▶ Source
┄┄┄┄┄┄┄┄┄┄
We in the hazards awareness community colloquially refer to this activity as, "the Bubba syndrome."  This is when a motorist believes his (and it usually is gender specific) vehicle can get through a flooded area because it is:  1) four wheel drive, 2) lifted, and/or 3) large and powerful.  All of these justifications, so to speak, just don't hold water.

For every foot of flowing water impacting yours vehicle, the water displaces 1500 pounds of curb weight.  One foot of flowing water will cause most passenger vehicles to lose contact with the ground.  Two feet of flowing water will carry most passenger vehicles away, and three feet of flowing water will sweep virtually any vehicle away.  Cars, trucks and buses are buoyant.
┄┄┄┄┄┄┄┄┄┄
▶ Records
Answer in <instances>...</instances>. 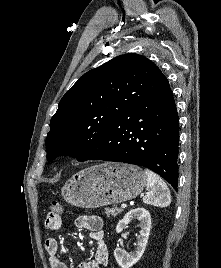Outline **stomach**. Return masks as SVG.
Returning a JSON list of instances; mask_svg holds the SVG:
<instances>
[{"mask_svg": "<svg viewBox=\"0 0 221 268\" xmlns=\"http://www.w3.org/2000/svg\"><path fill=\"white\" fill-rule=\"evenodd\" d=\"M146 182L140 167L106 162L74 174L62 187L61 194L73 206L98 208L137 197Z\"/></svg>", "mask_w": 221, "mask_h": 268, "instance_id": "obj_1", "label": "stomach"}]
</instances>
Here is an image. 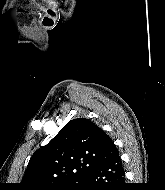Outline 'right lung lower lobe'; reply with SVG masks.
┄┄┄┄┄┄┄┄┄┄
▶ Brief 1
According to the text on driving through floodwater, how many pounds of curb weight does each foot of flowing water displace?
▶ Brief 2
For each statement, say whether it agrees with the text on driving through floodwater, and quote the deciding words: (a) Two feet of flowing water will carry most passenger vehicles away. (b) Most passenger vehicles lose contact with the ground only once flowing water reaches three feet. (c) Buses are not buoyant.

▶ Output 1
1500 pounds

▶ Output 2
(a) Yes: "Two feet of flowing water will carry most passenger vehicles away"
(b) No: "One foot of flowing water will cause most passenger vehicles to lose contact with the ground"
(c) No: "Cars, trucks and buses are buoyant"